### [Task directions]
Please transcribe the lines below exactly, and leave every image behind.

### [Records for processing]
....

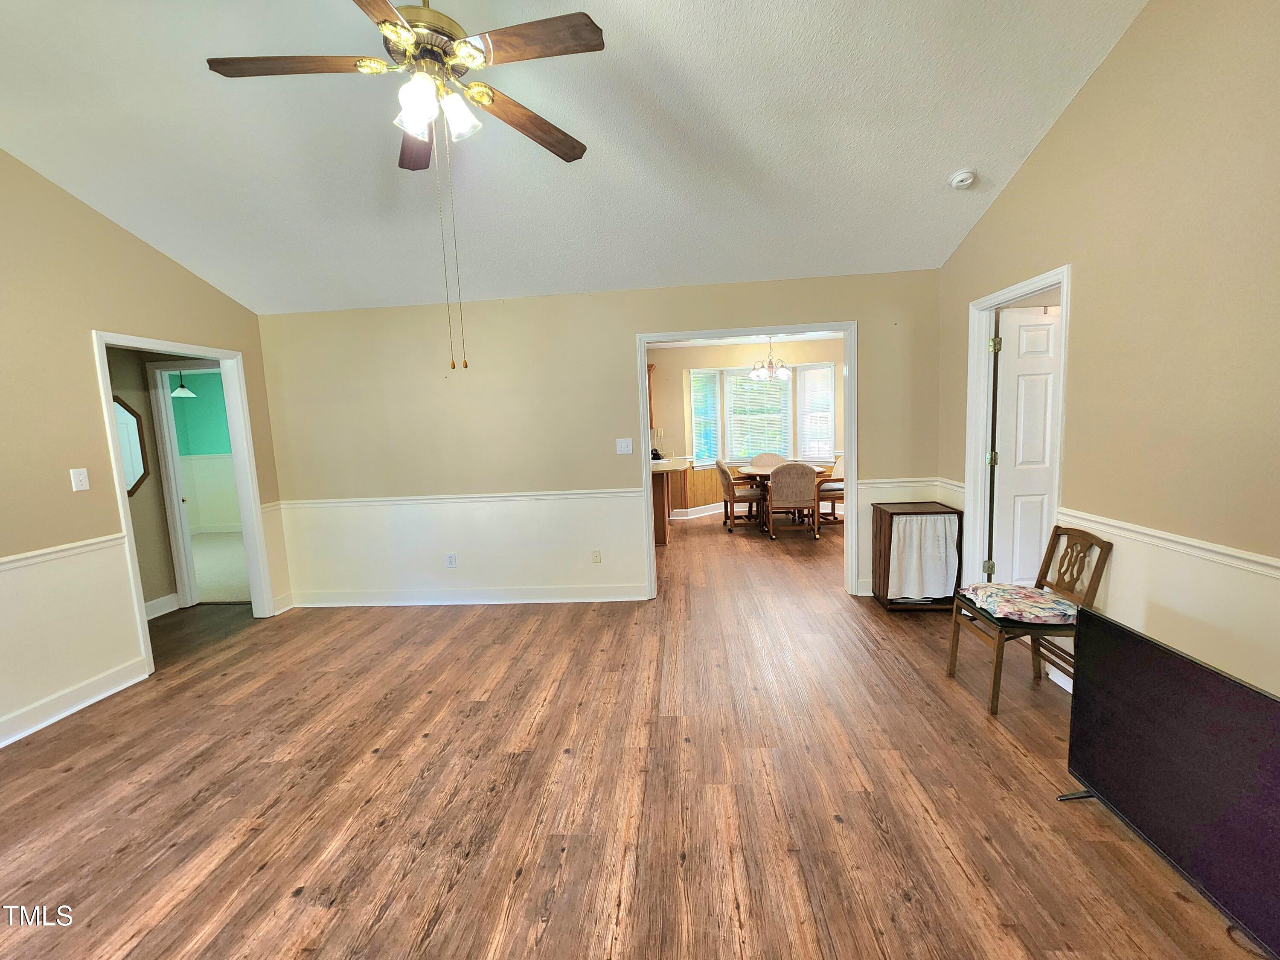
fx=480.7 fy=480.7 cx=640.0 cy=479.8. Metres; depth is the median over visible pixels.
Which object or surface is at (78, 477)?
light switch
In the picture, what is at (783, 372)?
chandelier
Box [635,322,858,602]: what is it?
door frame
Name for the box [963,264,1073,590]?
door frame
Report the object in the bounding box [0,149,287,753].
left wall
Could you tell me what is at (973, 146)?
ceiling
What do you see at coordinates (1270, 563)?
chair rail
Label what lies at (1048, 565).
wooden chair
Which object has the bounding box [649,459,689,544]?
kitchen counter
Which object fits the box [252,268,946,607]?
back wall
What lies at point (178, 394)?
pendant lamp
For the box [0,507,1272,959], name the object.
floor
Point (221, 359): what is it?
door frame
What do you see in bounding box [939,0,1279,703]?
right wall
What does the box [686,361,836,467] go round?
bay window
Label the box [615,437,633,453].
light switch
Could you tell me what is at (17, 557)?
chair rail
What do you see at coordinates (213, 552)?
carpet floor
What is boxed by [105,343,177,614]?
hallway wall
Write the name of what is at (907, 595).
white cloth
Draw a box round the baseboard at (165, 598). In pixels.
[144,592,179,619]
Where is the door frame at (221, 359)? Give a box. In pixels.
[90,327,273,676]
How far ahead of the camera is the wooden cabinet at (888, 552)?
3.42 m
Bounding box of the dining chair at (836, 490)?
[814,452,844,527]
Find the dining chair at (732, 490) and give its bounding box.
[716,458,767,532]
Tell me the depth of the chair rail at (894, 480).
3.64 m
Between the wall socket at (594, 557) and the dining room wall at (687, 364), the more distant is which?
the dining room wall at (687, 364)
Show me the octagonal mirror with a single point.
(139, 434)
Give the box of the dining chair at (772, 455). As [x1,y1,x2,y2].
[750,452,785,466]
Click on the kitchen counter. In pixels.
(661, 530)
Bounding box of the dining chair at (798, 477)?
[765,462,820,540]
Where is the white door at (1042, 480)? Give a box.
[988,302,1060,589]
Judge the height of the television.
0.666 m
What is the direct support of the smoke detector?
attached to the ceiling at (973, 146)
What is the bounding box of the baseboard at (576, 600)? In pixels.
[289,585,648,606]
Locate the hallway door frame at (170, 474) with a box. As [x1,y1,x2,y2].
[145,358,215,609]
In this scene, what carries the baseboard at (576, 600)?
attached to the back wall at (621, 324)
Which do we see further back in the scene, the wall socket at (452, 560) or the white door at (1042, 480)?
the wall socket at (452, 560)
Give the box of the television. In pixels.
[1062,610,1279,959]
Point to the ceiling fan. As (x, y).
(483, 95)
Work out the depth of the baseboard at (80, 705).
2.61 m
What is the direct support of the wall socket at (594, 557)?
attached to the back wall at (621, 324)
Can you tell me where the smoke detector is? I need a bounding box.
[948,168,976,188]
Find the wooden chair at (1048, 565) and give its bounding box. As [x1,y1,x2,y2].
[946,524,1110,716]
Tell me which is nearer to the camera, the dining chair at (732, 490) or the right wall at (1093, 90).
the right wall at (1093, 90)
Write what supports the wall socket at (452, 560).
attached to the back wall at (621, 324)
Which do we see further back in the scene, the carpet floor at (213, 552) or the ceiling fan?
the carpet floor at (213, 552)
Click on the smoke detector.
(965, 181)
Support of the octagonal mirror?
attached to the hallway wall at (136, 528)
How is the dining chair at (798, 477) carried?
on the floor at (126, 861)
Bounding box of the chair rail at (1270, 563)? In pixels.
[1059,509,1279,581]
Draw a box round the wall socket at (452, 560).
[445,552,456,568]
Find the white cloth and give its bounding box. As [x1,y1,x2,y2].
[886,511,959,599]
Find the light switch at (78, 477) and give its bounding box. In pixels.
[69,467,90,491]
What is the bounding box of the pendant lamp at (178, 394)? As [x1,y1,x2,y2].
[169,369,195,397]
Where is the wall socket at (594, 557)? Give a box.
[591,548,602,563]
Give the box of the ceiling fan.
[201,0,603,374]
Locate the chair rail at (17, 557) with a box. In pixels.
[0,532,125,570]
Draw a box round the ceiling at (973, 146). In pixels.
[0,0,1147,314]
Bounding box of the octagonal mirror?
[113,396,149,496]
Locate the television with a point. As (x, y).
(1180, 668)
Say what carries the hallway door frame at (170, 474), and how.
attached to the hallway wall at (136, 528)
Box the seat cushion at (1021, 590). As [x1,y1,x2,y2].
[957,581,1081,624]
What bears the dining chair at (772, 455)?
on the floor at (126, 861)
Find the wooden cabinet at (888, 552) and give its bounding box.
[872,500,965,613]
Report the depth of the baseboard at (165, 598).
4.08 m
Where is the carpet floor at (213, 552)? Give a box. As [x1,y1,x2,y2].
[190,530,250,603]
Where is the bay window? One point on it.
(796, 394)
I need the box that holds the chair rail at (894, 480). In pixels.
[857,477,943,491]
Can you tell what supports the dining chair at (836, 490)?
on the floor at (126, 861)
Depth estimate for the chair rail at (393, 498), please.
3.91 m
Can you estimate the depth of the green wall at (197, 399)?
7.44 m
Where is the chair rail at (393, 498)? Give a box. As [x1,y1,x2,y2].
[277,488,647,508]
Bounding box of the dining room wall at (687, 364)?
[645,337,845,519]
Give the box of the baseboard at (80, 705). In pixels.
[0,657,150,746]
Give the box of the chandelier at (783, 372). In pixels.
[750,336,792,382]
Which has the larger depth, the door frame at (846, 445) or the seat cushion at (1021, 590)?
the door frame at (846, 445)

....

### [Worked solution]
fx=480.7 fy=480.7 cx=640.0 cy=479.8. Metres; depth is the median over visible pixels.
Which object or surface is at (78, 477)?
light switch
In the picture, what is at (783, 372)?
chandelier
Box [635,322,858,602]: what is it?
door frame
Name for the box [963,264,1073,590]?
door frame
Report the object in the bounding box [0,149,287,753].
left wall
Could you tell me what is at (973, 146)?
ceiling
What do you see at coordinates (1270, 563)?
chair rail
Label what lies at (1048, 565).
wooden chair
Which object has the bounding box [649,459,689,544]?
kitchen counter
Which object fits the box [252,268,946,607]?
back wall
What lies at point (178, 394)?
pendant lamp
For the box [0,507,1272,959], name the object.
floor
Point (221, 359): what is it?
door frame
What do you see in bounding box [939,0,1279,703]?
right wall
What does the box [686,361,836,467] go round?
bay window
Label the box [615,437,633,453].
light switch
Could you tell me what is at (17, 557)?
chair rail
What do you see at coordinates (213, 552)?
carpet floor
What is boxed by [105,343,177,614]?
hallway wall
Write the name of what is at (907, 595).
white cloth
Draw a box round the baseboard at (165, 598). In pixels.
[144,592,179,619]
Where is the door frame at (221, 359)? Give a box. In pixels.
[90,327,273,676]
How far ahead of the camera is the wooden cabinet at (888, 552)?
3.42 m
Bounding box of the dining chair at (836, 490)?
[814,452,844,527]
Find the dining chair at (732, 490) and give its bounding box.
[716,458,767,532]
Tell me the depth of the chair rail at (894, 480).
3.64 m
Between the wall socket at (594, 557) and the dining room wall at (687, 364), the more distant is which?
the dining room wall at (687, 364)
Show me the octagonal mirror with a single point.
(139, 434)
Give the box of the dining chair at (772, 455). As [x1,y1,x2,y2].
[750,452,785,466]
Click on the kitchen counter. In pixels.
(661, 530)
Bounding box of the dining chair at (798, 477)?
[765,462,820,540]
Where is the white door at (1042, 480)? Give a box.
[988,302,1060,589]
Judge the height of the television.
0.666 m
What is the direct support of the smoke detector?
attached to the ceiling at (973, 146)
What is the bounding box of the baseboard at (576, 600)? In pixels.
[289,585,648,606]
Locate the hallway door frame at (170, 474) with a box. As [x1,y1,x2,y2].
[145,358,215,609]
In this scene, what carries the baseboard at (576, 600)?
attached to the back wall at (621, 324)
Which do we see further back in the scene, the wall socket at (452, 560) or the white door at (1042, 480)?
the wall socket at (452, 560)
Give the box of the television. In pixels.
[1062,610,1279,959]
Point to the ceiling fan. As (x, y).
(483, 95)
Work out the depth of the baseboard at (80, 705).
2.61 m
What is the direct support of the wall socket at (594, 557)?
attached to the back wall at (621, 324)
Can you tell me where the smoke detector is? I need a bounding box.
[948,168,976,188]
Find the wooden chair at (1048, 565) and give its bounding box. As [x1,y1,x2,y2].
[946,524,1110,716]
Tell me which is nearer to the camera, the dining chair at (732, 490) or the right wall at (1093, 90).
the right wall at (1093, 90)
Write what supports the wall socket at (452, 560).
attached to the back wall at (621, 324)
Which do we see further back in the scene, the carpet floor at (213, 552) or the ceiling fan?
the carpet floor at (213, 552)
Click on the smoke detector.
(965, 181)
Support of the octagonal mirror?
attached to the hallway wall at (136, 528)
How is the dining chair at (798, 477) carried?
on the floor at (126, 861)
Bounding box of the chair rail at (1270, 563)? In pixels.
[1059,509,1279,581]
Draw a box round the wall socket at (452, 560).
[445,552,456,568]
Find the white cloth and give its bounding box. As [x1,y1,x2,y2].
[886,511,959,599]
Find the light switch at (78, 477) and give its bounding box. In pixels.
[69,467,90,491]
What is the bounding box of the pendant lamp at (178, 394)? As [x1,y1,x2,y2].
[169,369,195,397]
Where is the wall socket at (594, 557)? Give a box.
[591,548,602,563]
Give the box of the ceiling fan.
[201,0,603,374]
Locate the chair rail at (17, 557) with a box. In pixels.
[0,532,125,570]
Draw a box round the ceiling at (973, 146). In pixels.
[0,0,1147,314]
Bounding box of the octagonal mirror?
[113,396,149,496]
Locate the television with a point. As (x, y).
(1180, 668)
Say what carries the hallway door frame at (170, 474), and how.
attached to the hallway wall at (136, 528)
Box the seat cushion at (1021, 590). As [x1,y1,x2,y2].
[957,581,1081,624]
What bears the dining chair at (772, 455)?
on the floor at (126, 861)
Find the wooden cabinet at (888, 552) and give its bounding box.
[872,500,965,613]
Report the depth of the baseboard at (165, 598).
4.08 m
Where is the carpet floor at (213, 552)? Give a box. As [x1,y1,x2,y2].
[190,530,250,603]
Where is the bay window? One point on it.
(796, 394)
I need the box that holds the chair rail at (894, 480). In pixels.
[857,477,943,491]
Can you tell what supports the dining chair at (836, 490)?
on the floor at (126, 861)
Depth estimate for the chair rail at (393, 498), please.
3.91 m
Can you estimate the depth of the green wall at (197, 399)?
7.44 m
Where is the chair rail at (393, 498)? Give a box. As [x1,y1,x2,y2].
[277,488,647,508]
Bounding box of the dining room wall at (687, 364)?
[645,337,845,519]
Give the box of the baseboard at (80, 705). In pixels.
[0,657,150,746]
Give the box of the chandelier at (783, 372). In pixels.
[750,336,792,382]
Which has the larger depth, the door frame at (846, 445) or the seat cushion at (1021, 590)?
the door frame at (846, 445)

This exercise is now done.